# Another chuck



## old graybeard (Jan 19, 2006)

6th one for the year. Big Male raiding the wife's garden. Happy Wife


----------



## Jdhunttrapfish (Jan 14, 2016)

Dead chucks a good chuck!


----------



## iawmmbones (Aug 18, 2016)

Sweet.What's your favorite caliber for woodchuck?


----------



## FREEPOP (Apr 11, 2002)

22 MAG for me. Sounds like kicking a deflated football when that hollow point hits em.


----------



## FREEPOP (Apr 11, 2002)

Just went out and got the one I missed the other day. Big ol' sow, to balance the herd.


----------



## Sprytle (Jan 8, 2005)

Oh Man! Perfect BBQ size! Since its a bigger one, stuff it with mushrooms and onions & cheese and tie it up! Mmmmmm...


----------



## old graybeard (Jan 19, 2006)

iawmmbones said:


> Sweet.What's your favorite caliber for woodchuck?


22mag gets it done for me.


----------



## old graybeard (Jan 19, 2006)

Sprytle said:


> Oh Man! Perfect BBQ size! Since its a bigger one, stuff it with mushrooms and onions & cheese and tie it up! Mmmmmm...


Sounds good!


----------



## Swampdog467 (Jul 6, 2017)

Sprytle said:


> Oh Man! Perfect BBQ size! Since its a bigger one, stuff it with mushrooms and onions & cheese and tie it up! Mmmmmm...
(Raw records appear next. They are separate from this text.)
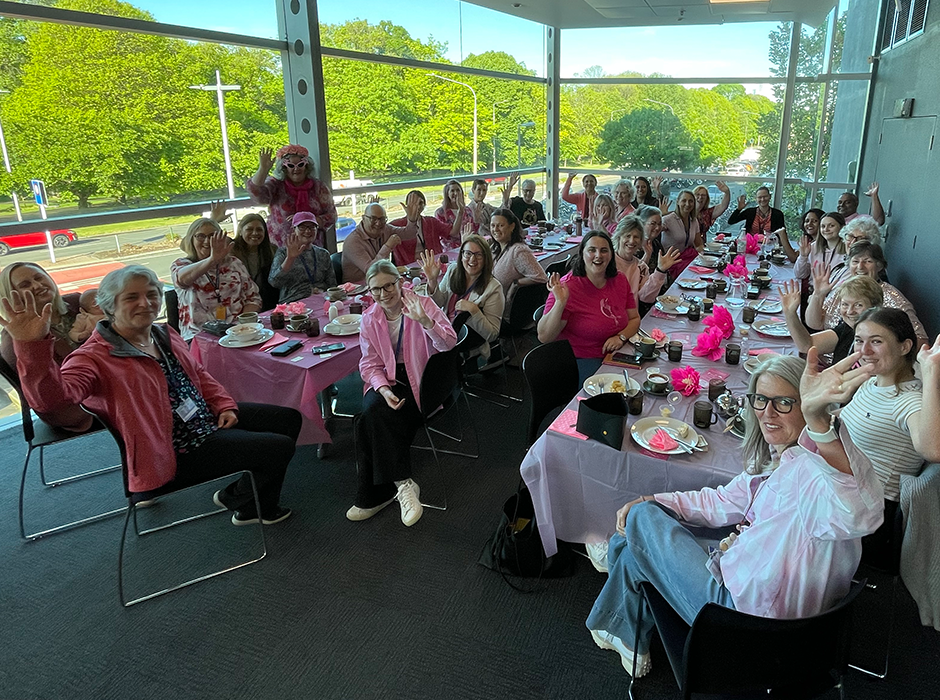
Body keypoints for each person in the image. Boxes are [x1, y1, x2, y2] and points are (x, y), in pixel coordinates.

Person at [586, 353, 883, 677]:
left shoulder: (817, 476)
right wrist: (654, 497)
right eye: (760, 400)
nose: (767, 413)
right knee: (640, 537)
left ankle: (616, 555)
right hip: (754, 601)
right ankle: (624, 630)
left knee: (642, 519)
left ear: (810, 405)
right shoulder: (790, 461)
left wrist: (820, 424)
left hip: (746, 625)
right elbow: (721, 500)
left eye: (784, 402)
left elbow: (862, 514)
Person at [0, 265, 299, 525]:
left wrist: (223, 404)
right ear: (109, 307)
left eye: (152, 294)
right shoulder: (93, 357)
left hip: (203, 420)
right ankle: (252, 510)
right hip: (170, 447)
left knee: (288, 419)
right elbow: (55, 401)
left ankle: (238, 494)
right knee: (277, 447)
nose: (145, 303)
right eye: (131, 297)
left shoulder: (162, 334)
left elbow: (199, 375)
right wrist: (31, 346)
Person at [348, 260, 458, 527]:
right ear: (369, 292)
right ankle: (402, 483)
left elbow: (450, 343)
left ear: (399, 282)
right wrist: (383, 389)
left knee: (369, 419)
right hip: (389, 379)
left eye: (389, 285)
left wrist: (426, 321)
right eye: (376, 289)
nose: (384, 294)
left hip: (425, 381)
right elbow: (369, 364)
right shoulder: (370, 317)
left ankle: (374, 495)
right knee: (373, 412)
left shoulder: (422, 304)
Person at [840, 308, 939, 568]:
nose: (864, 351)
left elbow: (932, 449)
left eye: (876, 341)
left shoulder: (910, 401)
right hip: (844, 494)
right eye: (860, 341)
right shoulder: (873, 381)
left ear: (905, 346)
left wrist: (930, 375)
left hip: (866, 516)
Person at [537, 230, 641, 382]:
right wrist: (560, 303)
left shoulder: (619, 279)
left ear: (611, 255)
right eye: (592, 250)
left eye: (604, 250)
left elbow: (635, 318)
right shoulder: (567, 287)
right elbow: (544, 337)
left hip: (618, 352)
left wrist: (621, 337)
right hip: (582, 359)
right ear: (582, 254)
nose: (598, 255)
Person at [0, 263, 93, 431]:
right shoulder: (14, 339)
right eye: (25, 285)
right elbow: (47, 393)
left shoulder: (76, 302)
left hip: (100, 383)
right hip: (68, 404)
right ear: (12, 296)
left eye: (38, 277)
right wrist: (30, 344)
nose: (36, 285)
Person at [805, 242, 928, 347]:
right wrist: (817, 295)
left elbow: (921, 341)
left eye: (868, 261)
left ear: (879, 266)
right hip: (827, 358)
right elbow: (815, 324)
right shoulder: (845, 289)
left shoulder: (892, 297)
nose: (860, 267)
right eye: (855, 261)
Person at [170, 218, 261, 341]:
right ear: (192, 239)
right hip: (199, 337)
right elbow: (182, 279)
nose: (207, 241)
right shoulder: (182, 265)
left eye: (213, 236)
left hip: (237, 333)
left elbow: (253, 298)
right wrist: (212, 260)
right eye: (201, 236)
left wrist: (241, 326)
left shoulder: (233, 263)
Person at [422, 235, 505, 362]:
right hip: (443, 328)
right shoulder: (452, 270)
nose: (472, 259)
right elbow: (439, 303)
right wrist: (432, 281)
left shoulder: (493, 288)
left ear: (486, 259)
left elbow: (492, 334)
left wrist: (474, 311)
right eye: (468, 254)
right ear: (461, 255)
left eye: (479, 255)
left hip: (466, 339)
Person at [246, 145, 337, 247]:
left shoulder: (319, 187)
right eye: (291, 166)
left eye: (301, 164)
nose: (296, 169)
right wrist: (263, 169)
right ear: (284, 168)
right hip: (279, 246)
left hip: (311, 247)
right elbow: (256, 193)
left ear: (307, 167)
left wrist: (307, 220)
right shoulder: (276, 184)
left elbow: (332, 216)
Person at [780, 276, 883, 366]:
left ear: (874, 307)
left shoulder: (879, 341)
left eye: (858, 305)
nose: (850, 311)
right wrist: (790, 314)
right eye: (845, 304)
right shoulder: (847, 328)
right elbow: (807, 345)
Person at [342, 201, 423, 285]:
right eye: (373, 218)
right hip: (357, 289)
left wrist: (412, 219)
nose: (378, 223)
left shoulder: (385, 229)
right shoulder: (353, 242)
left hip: (380, 283)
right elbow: (371, 270)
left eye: (382, 219)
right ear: (363, 218)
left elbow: (408, 234)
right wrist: (388, 246)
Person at [612, 215, 678, 311]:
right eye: (627, 236)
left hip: (631, 318)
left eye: (636, 237)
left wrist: (660, 271)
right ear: (619, 237)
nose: (631, 241)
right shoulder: (608, 262)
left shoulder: (641, 267)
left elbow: (645, 297)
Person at [489, 208, 547, 317]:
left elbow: (541, 277)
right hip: (489, 304)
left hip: (501, 313)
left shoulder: (518, 251)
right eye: (493, 226)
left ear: (512, 226)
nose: (495, 229)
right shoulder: (494, 248)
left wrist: (516, 283)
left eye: (501, 225)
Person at [387, 191, 465, 271]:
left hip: (433, 265)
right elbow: (380, 232)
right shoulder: (396, 225)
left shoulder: (431, 222)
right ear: (407, 206)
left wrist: (460, 212)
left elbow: (453, 232)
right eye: (413, 203)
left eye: (420, 203)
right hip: (408, 269)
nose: (417, 206)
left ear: (424, 205)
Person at [269, 212, 336, 303]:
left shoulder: (323, 254)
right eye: (302, 227)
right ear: (294, 230)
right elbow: (274, 282)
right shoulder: (284, 252)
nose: (308, 231)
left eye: (312, 227)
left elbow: (332, 285)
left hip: (321, 300)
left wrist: (323, 294)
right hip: (293, 303)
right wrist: (290, 259)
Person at [230, 213, 279, 311]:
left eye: (259, 229)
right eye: (249, 229)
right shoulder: (231, 250)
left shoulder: (272, 250)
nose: (255, 233)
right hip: (240, 303)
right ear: (240, 231)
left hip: (268, 303)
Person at [659, 189, 704, 275]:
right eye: (684, 200)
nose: (687, 204)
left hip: (687, 259)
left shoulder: (694, 221)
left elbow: (699, 244)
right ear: (678, 202)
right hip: (672, 261)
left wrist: (705, 258)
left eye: (691, 201)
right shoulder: (668, 219)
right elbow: (653, 230)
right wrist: (661, 216)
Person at [794, 211, 846, 284]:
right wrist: (803, 256)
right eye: (823, 226)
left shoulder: (848, 250)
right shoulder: (813, 247)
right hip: (813, 291)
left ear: (842, 227)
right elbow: (800, 275)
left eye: (831, 226)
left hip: (834, 293)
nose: (826, 229)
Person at [434, 180, 473, 245]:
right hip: (449, 248)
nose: (456, 193)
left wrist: (477, 219)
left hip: (467, 244)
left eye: (458, 190)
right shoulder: (440, 213)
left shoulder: (468, 210)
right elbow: (452, 234)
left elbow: (473, 230)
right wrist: (460, 212)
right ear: (447, 193)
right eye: (452, 191)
I've tried it twice, once with a young adult and once with a pup. Is pup the right term? Anyway, I didn't find it worth the effort. Very difficult to skin and the meat was tough. Is there a secret to either of those problems?
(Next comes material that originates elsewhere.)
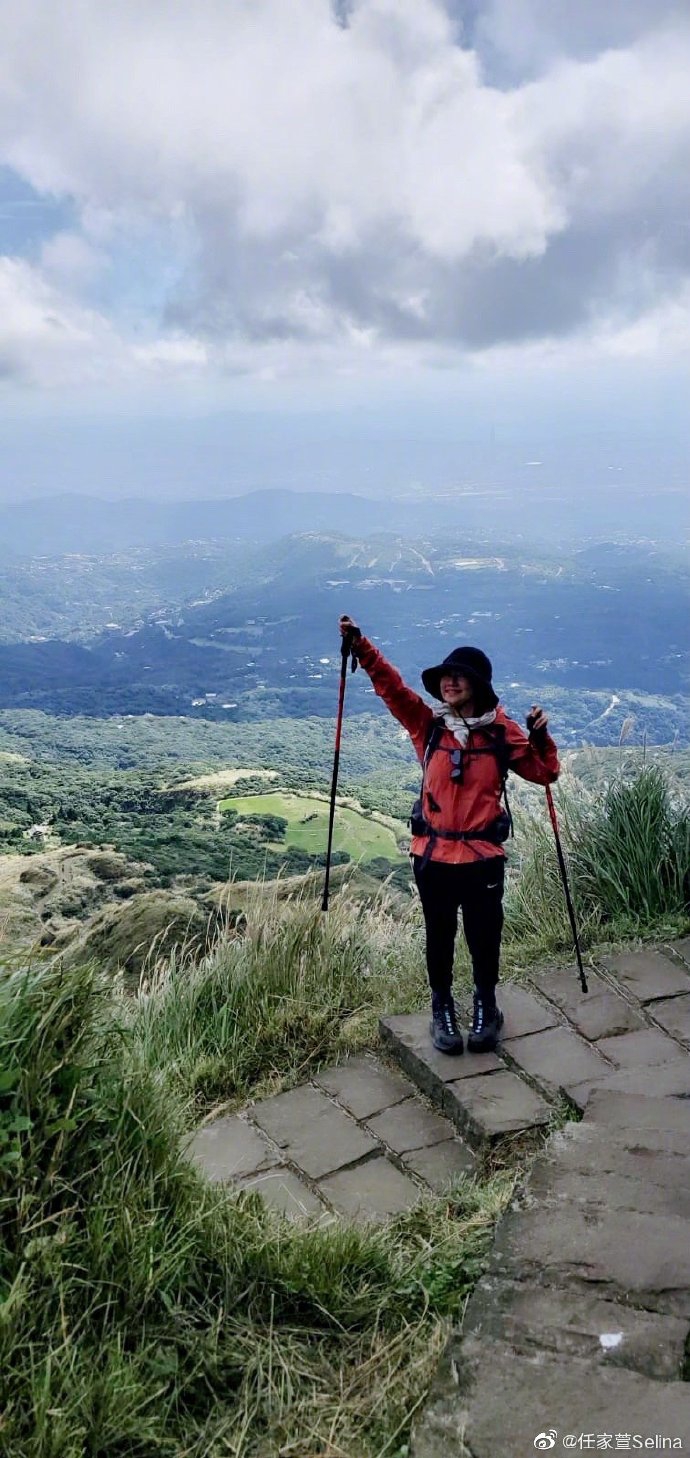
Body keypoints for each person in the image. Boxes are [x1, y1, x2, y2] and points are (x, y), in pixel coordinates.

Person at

Sent from my XT1585 using Michigan Sportsman mobile app


----------



## K. Trout (Nov 17, 2008)

We rescued 2 Jack Russel Terriers last fall and to date 2 adult chucks and 2 pups. I haven't had to break out the live trap yet. LOL


----------



## wolverines (Jan 29, 2007)

I’ve got a large woodchuck hole in one of my food plots. I’ve killed 3 out of it this year. Kill one, another moves in.


----------



## FREEPOP (Apr 11, 2002)

Averaging one a day for the past two weeks


----------



## old graybeard (Jan 19, 2006)

Number 8


----------



## wolverines (Jan 29, 2007)

Found #4 in that same food plot a couple days ago. Haven’t killed him...yet.


----------



## wolverines (Jan 29, 2007)

Got #4 in that hole today


----------



## old graybeard (Jan 19, 2006)

Another one bites the dust.


----------



## 22 Chuck (Feb 2, 2006)

Lucky guys


----------



## FREEPOP (Apr 11, 2002)

I killed two Sunday morning. Definitely over 20 now.
The turkey vultures were busy, only hide and bones left this afternoon.


----------



## James Dymond (Feb 23, 2002)

FREEPOP said:


> I killed two Sunday morning. Definitely over 20 now.
> The turkey vultures were busy, only hide and bones left this afternoon.


----------



## James Dymond (Feb 23, 2002)

Freepop: We always had some around until we started getting more coyotes 20 or so years ago. I remember seeing a coyote on the side of US23 watching a chuck hole years ago. Chucks seemed to get scarce since then, but see a few now and the coyotes numbers are down now. Have you seen any relationship like that over in your area?
Jim


----------